Input:
BEGIN

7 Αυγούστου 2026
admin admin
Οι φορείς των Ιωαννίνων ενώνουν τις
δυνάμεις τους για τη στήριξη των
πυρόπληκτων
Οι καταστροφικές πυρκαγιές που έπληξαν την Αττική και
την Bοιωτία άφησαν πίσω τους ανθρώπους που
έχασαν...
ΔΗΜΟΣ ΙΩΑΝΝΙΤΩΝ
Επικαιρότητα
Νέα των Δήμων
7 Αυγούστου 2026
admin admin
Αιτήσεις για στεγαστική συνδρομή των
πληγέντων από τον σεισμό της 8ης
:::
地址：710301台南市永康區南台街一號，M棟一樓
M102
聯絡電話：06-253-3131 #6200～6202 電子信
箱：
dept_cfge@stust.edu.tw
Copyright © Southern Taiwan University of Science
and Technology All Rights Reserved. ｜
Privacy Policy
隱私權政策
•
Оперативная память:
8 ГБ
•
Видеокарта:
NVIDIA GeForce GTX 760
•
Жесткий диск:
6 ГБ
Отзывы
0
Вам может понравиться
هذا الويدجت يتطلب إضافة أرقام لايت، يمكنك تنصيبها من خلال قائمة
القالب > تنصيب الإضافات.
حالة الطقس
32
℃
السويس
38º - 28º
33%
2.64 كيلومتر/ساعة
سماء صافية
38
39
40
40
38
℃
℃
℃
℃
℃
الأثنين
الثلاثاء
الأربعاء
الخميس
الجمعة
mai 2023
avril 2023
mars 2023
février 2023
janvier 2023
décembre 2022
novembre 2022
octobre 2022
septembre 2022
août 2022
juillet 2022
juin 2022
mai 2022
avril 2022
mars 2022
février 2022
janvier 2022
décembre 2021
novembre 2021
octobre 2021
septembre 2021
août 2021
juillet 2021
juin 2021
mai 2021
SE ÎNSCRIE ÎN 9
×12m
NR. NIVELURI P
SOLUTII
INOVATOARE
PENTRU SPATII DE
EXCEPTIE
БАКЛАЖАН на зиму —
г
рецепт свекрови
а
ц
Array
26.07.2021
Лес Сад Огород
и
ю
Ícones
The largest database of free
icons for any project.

END

Task instructions:
Print the part of the material that opens with its first line and closes with the line containing "Αιτήσεις για στεγαστική συνδρομή των", with both of those lines included and nothing changed.

Task result:
7 Αυγούστου 2026
admin admin
Οι φορείς των Ιωαννίνων ενώνουν τις
δυνάμεις τους για τη στήριξη των
πυρόπληκτων
Οι καταστροφικές πυρκαγιές που έπληξαν την Αττική και
την Bοιωτία άφησαν πίσω τους ανθρώπους που
έχασαν...
ΔΗΜΟΣ ΙΩΑΝΝΙΤΩΝ
Επικαιρότητα
Νέα των Δήμων
7 Αυγούστου 2026
admin admin
Αιτήσεις για στεγαστική συνδρομή των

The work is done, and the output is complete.